DataLake storage account
Staging storage account
Terraform state storage account (blob)
Key Vault (not present on the diagram)

To allow external data to be loaded in the staging storage account we make an exception and whitelist specific IP addresses. The other storage account can completely disable their public access (see below the interface of Azure with the available options).

As mentioned before, we can find the definition of the DNS zone groups for each type of PE.

How does it work?

Data arrives from authorized sources to the staging storage account (using a whitelist or VPN access). Thanks to the Private Endpoint the data is retrieved by the data platform using Azure Private Link. It can then perform multiple transforming actions using the computing power provided by its clusters. The transformed data can be then stored/retrieved from the datalake storage account, again, privately thanks to the associated Private Endpoint. Note that you are free to implement additional security measures such as Azure Firewall.

Terraform state & CI/CD

In the previous part, we’ve seen that, while we implemented the Private Endpoints for various resources, we were able to remove their public accesses, regain control over the network layer and solely enable requests coming from the private VNet and restrict all others.

However, when doing so we restrict Terraform’s ability to manage these resources from anywhere. Meaning that, once they are deployed, if Terraform’s requests are not coming from the private VNet (so through Private Link), they will be blocked. We successfully addressed this issue with a mechanism that would ultimately enhance the Terraform state file security.

Who should be able to access the state?

When working with Terraform you ideally want to integrate the deployment process (terraform deploy) into a pipeline to follow a Continuous Deployment approach. This means that you will never need to access the Terraform state file from your machine and with your user - only the pipeline and its technical user need this access.

Azure DevOps

We are using Azure DevOps to launch our deployment pipelines. This tool’s main advantage is the ability to leverage Azure Virtual Machine Scale Set (VMSS) instances to run our jobs. This feature ensures that the Virtual Machines (VMs) used are within our dedicated Virtual Network. This enables Terraform pipelines to access the Private Endpoints so it can manage deployed resources whose access has been restricted.

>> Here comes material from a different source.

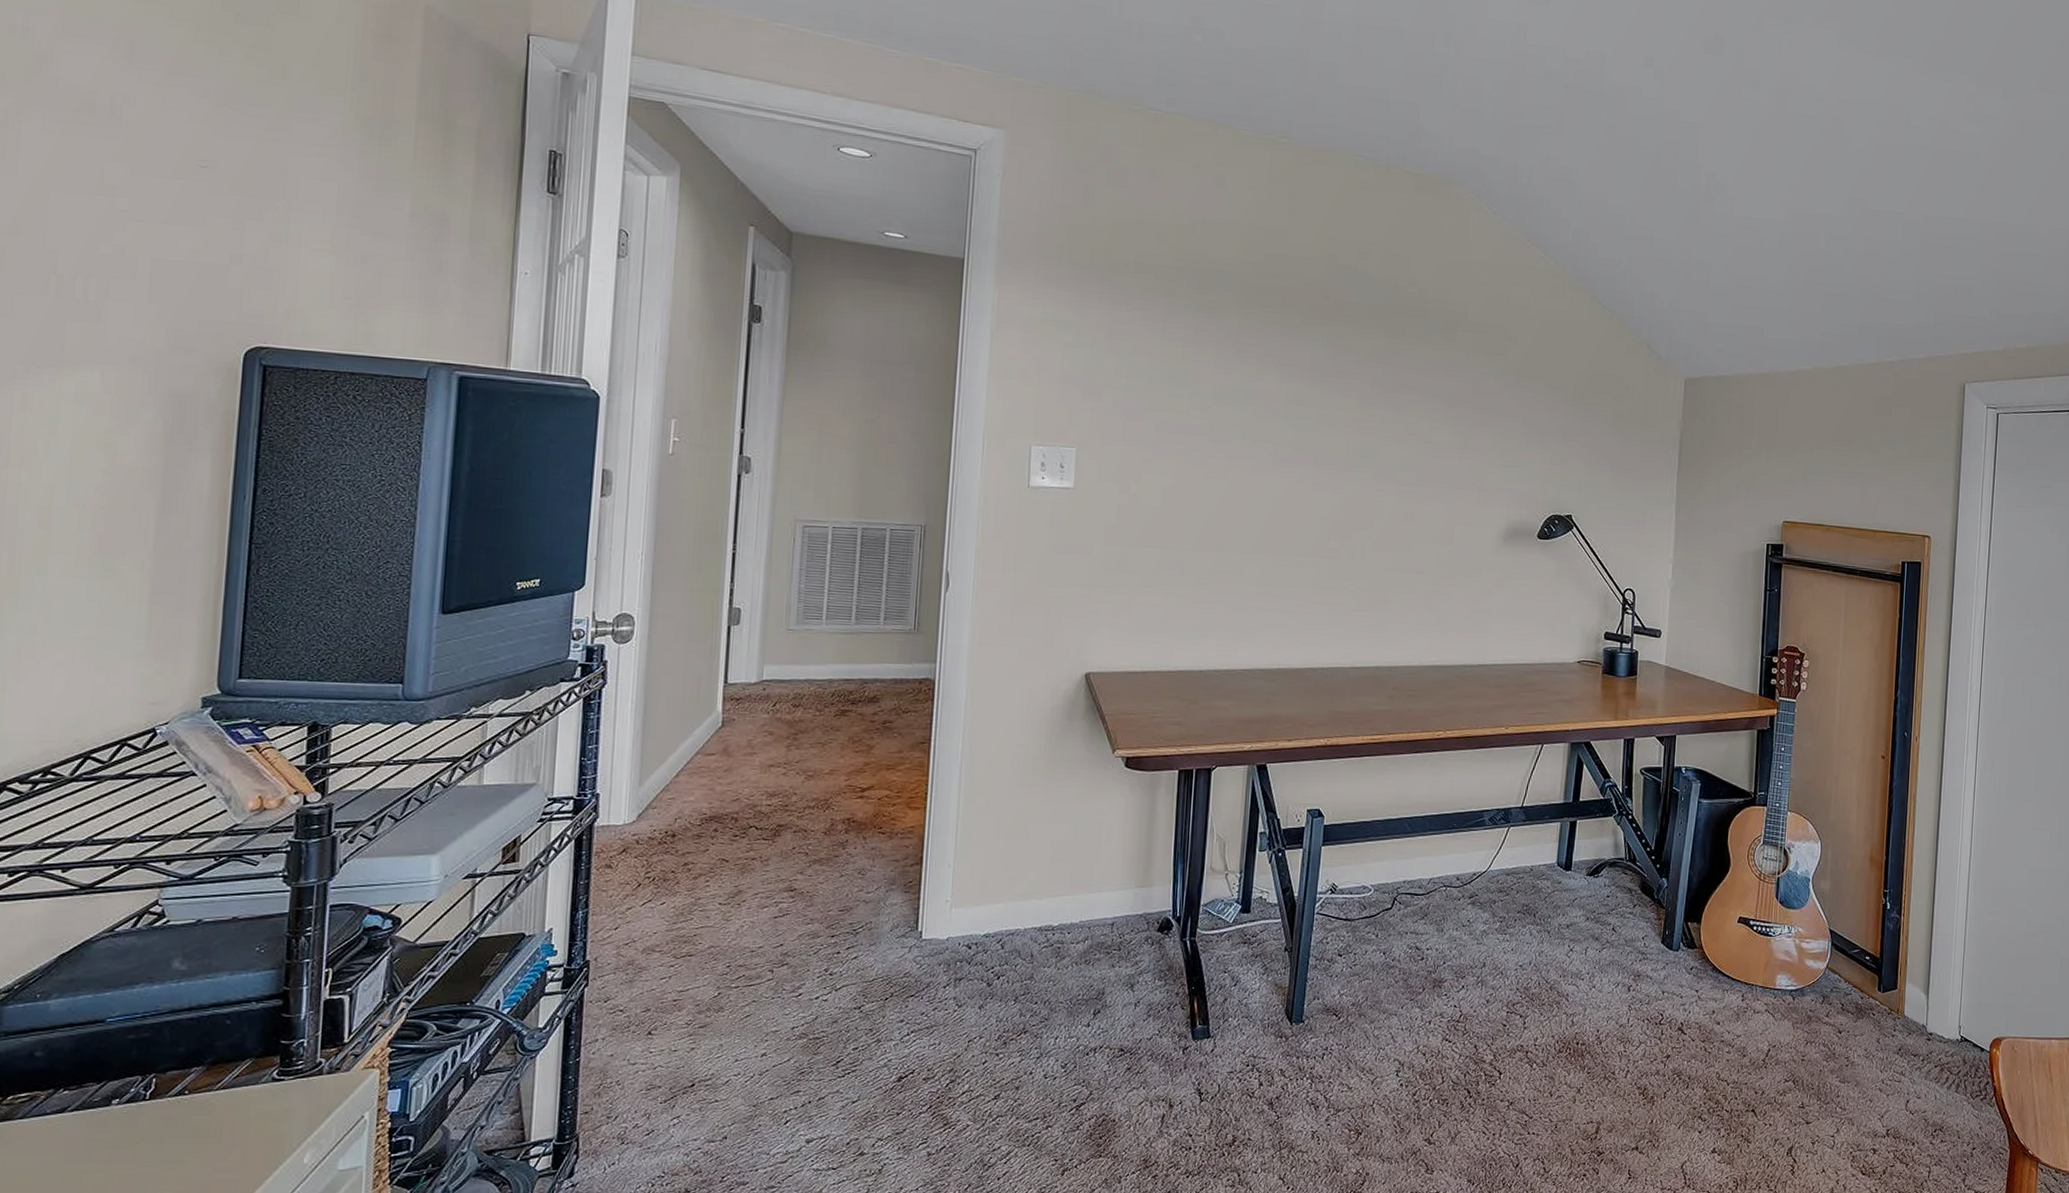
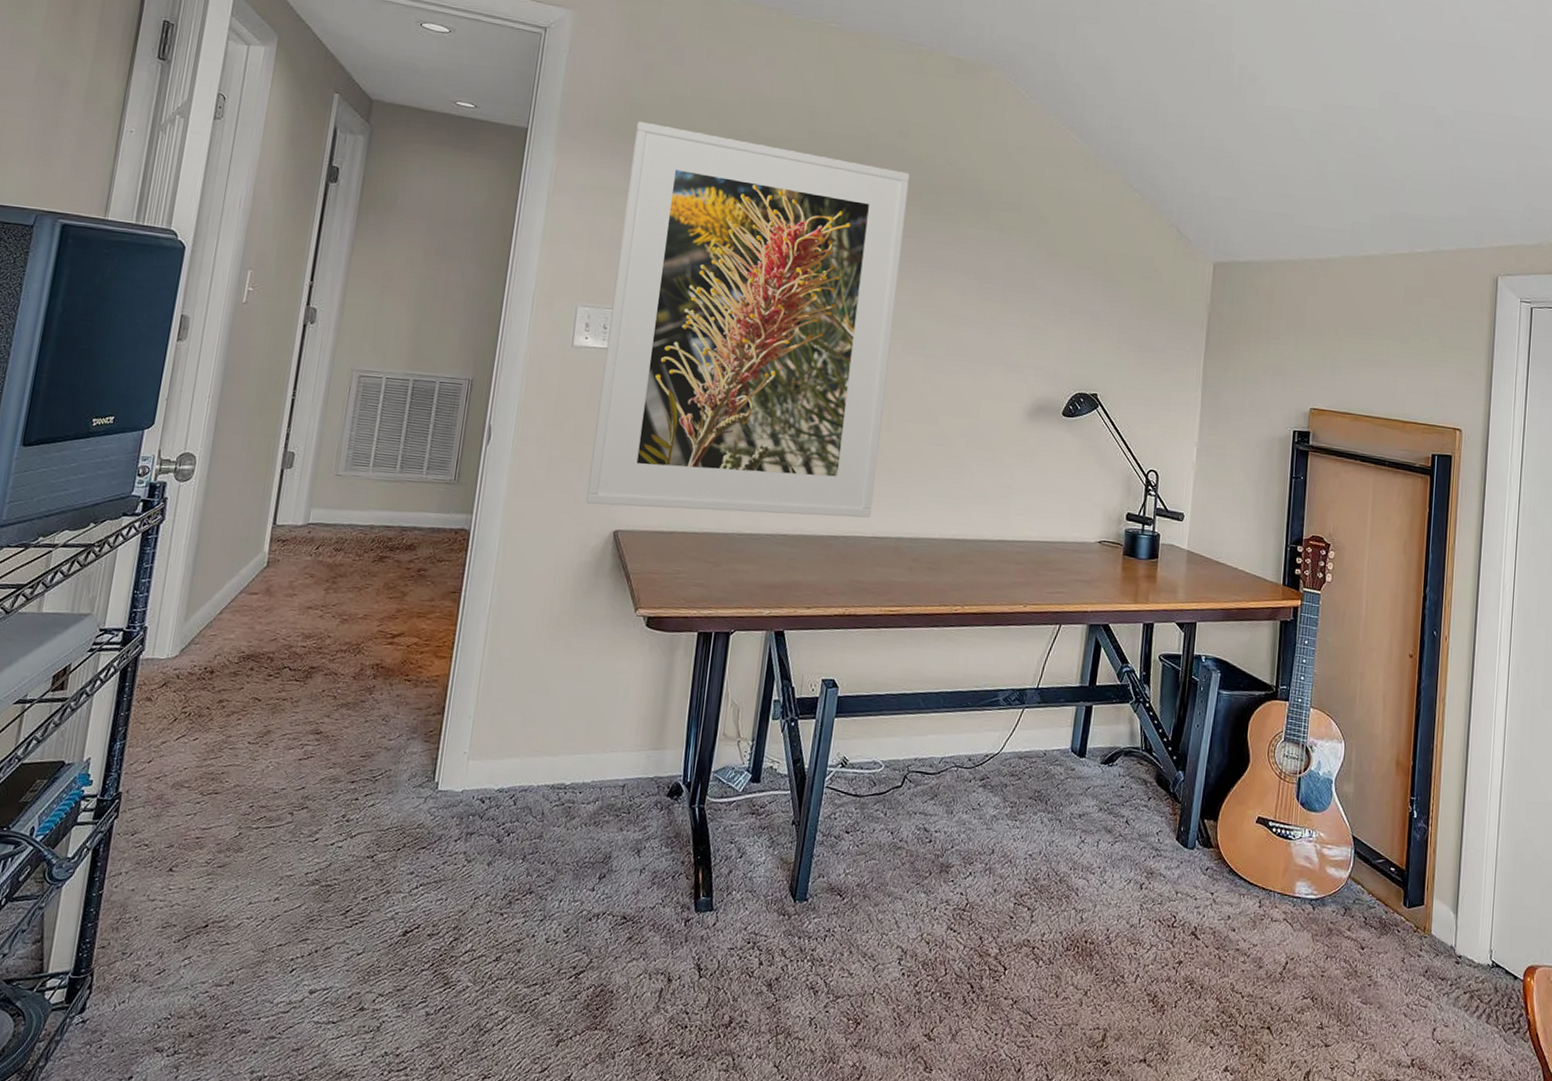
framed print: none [1054,248,1373,649] -> present [586,121,910,518]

In addition, prior to running the first Terraform pipelines, we also deploy a Private Endpoint for the storage account containing the Terraform state. This way the instances running the jobs can access this storage account through the Private Endpoint and allows us to completely remove its public access.

Put simply this mechanism lets us:

Use Terraform from the pipelines to manage resources whose public accesses have been disabled (through Private Endpoints which are in the same VNet as the VMSS)
Secure the storage account containing the Terraform state file on the network layer, by removing its public access thanks to a Private Endpoint

See also how to orchestrate Terraform deployments in Azure Devops in our previous article “Terraform Lasagna — How to layer your deployment”

Wrapping it up

Using Private Endpoints & Private Links enabled us to ensure a highly secured data platform deployment. They provide private communication between our Virtual Network and other services through the Microsoft backbone. This gets rid of the uncertainties regarding the network layer. In addition, while removing our resource's public accesses, we’ve been able to maintain the possibility to use Terraform to manage our infrastructure and to improve the state file security. To do so, we relied on a Virtual Machine Scale Set, sitting in the same VNet, to run our Azure DevOps jobs. This strategy not only guarantees that Terraform pipelines still have access to the deployed resources whose access has been restricted but also allows us to activate a Private Endpoint for the storage account containing the state file. Ultimately we can remove its public access, and thus improve its security.

Security is always a big deal for us at ELCA. We strive to deliver optimal value to our customers while ensuring the highest level of security. This architectural model has been instrumental in helping us accomplish this objective for our data projects.